Le sauvetage de la cloche passe par le percement du cerveau et le passage d’une bride. Au vu que le plateau ne fait l’objet d’aucun décor, la méthode ne pose pas de problème d’un point de vue patrimonial. Par cette démarche, l’instrument n’est pas dégradé mais simplement maintenu. La méthode est en outre peu couteuse, ce considérant le faible poids de l’instrument. Il reste que c’est un profil ultra-léger et la pince n’est pas épaisse. Un rétrograde serait franchement un choix judicieux.
La grosse cloche est une Gulliet Père et Fils, fonderie classique de Lyon.
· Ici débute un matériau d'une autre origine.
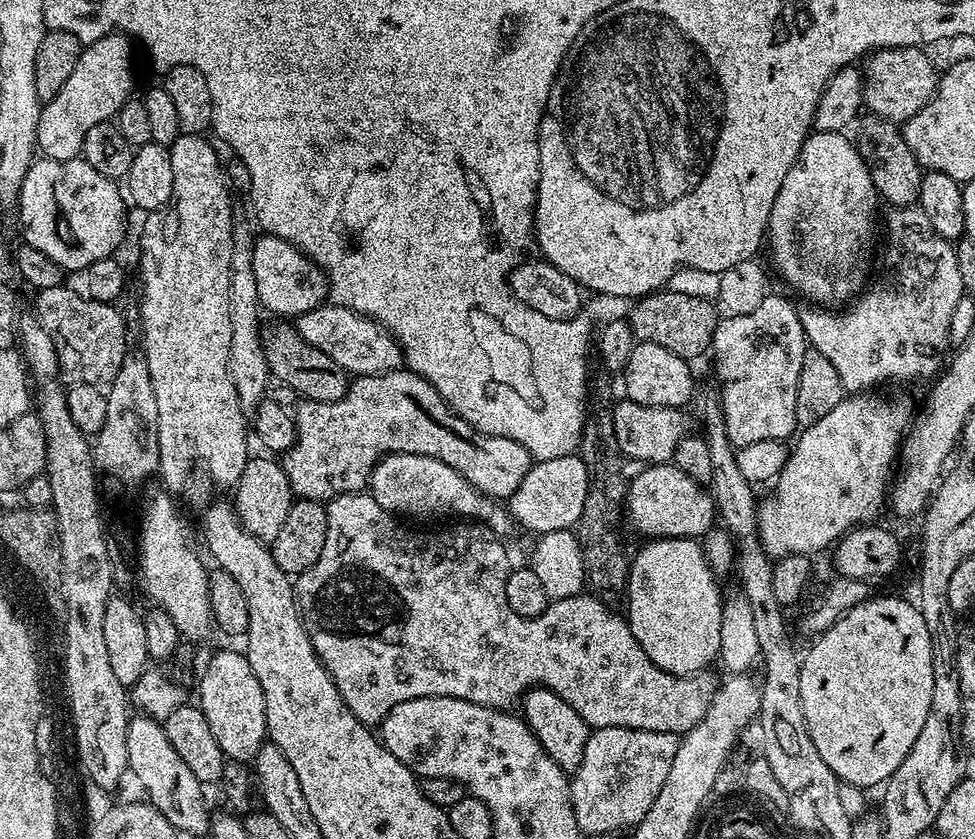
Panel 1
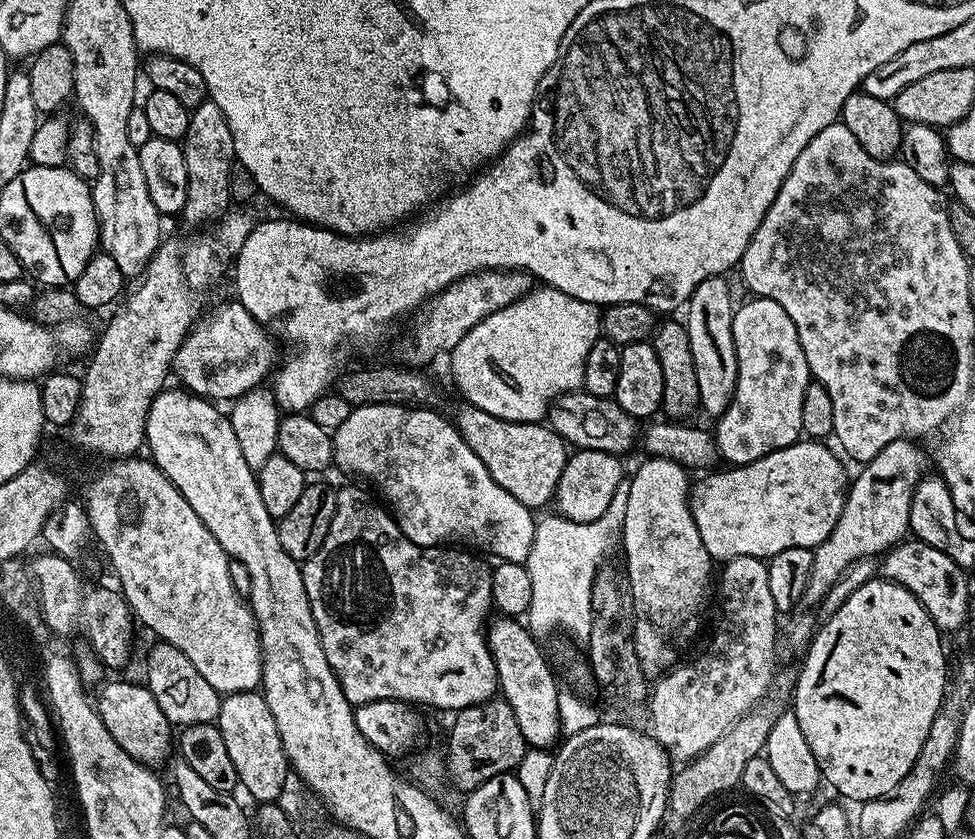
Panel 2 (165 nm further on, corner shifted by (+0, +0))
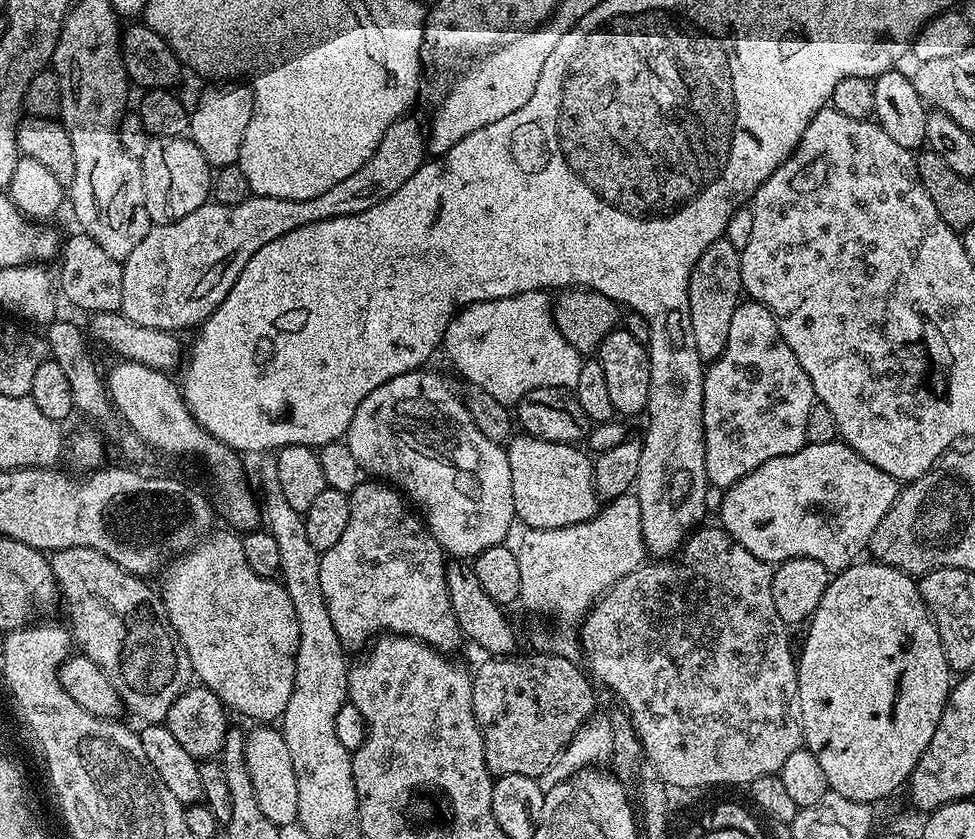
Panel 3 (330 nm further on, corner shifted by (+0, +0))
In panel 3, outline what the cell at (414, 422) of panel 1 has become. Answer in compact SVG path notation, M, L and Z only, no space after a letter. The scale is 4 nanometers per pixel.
M516 434L508 440L506 449L516 520L524 523L525 529L574 526L594 518L600 511L602 500L596 494L592 473L594 460L583 447Z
Elle sonne un Fa(3) et pèse environ 900 kg. Son montage est en lancé franc. Elle a une sonorité délicieuse, des tierces et quinte remarquablement exprimées. Que l’on ne s’en étonne pas venant des Gulliet, c’est un instrument très plaisant.
Sa dédicace est la suivante : Ligne 1 - BENEDICAMVS PATREM ET FILIVM CVM SANCTO SPIRITV IN SECVLA SECVLORVM . JE M’APPELLE MARIE AVGVSTINE . Ligne 2 - PARRAIN : PAVLIN BARATHIER . MARRAINE AVGVSTINE BOVCHARD . Ligne 3 - MAIRE : JOSEPH RIBERE CVRE : JOSEPH TEYSSIER . Ligne 4 - BIENFAITEVRS ROSALIE LEYRONAS SVPERIEVRE DV DV COVVENT DE VAISSEAV . LOVIS CROZE DIT MANAS . ANDRE ROVRE . Ligne 5 - PAVL BARATHIER . EVGENE BARATHIER . PROSPER H ELLY LOVIS CONSTANT .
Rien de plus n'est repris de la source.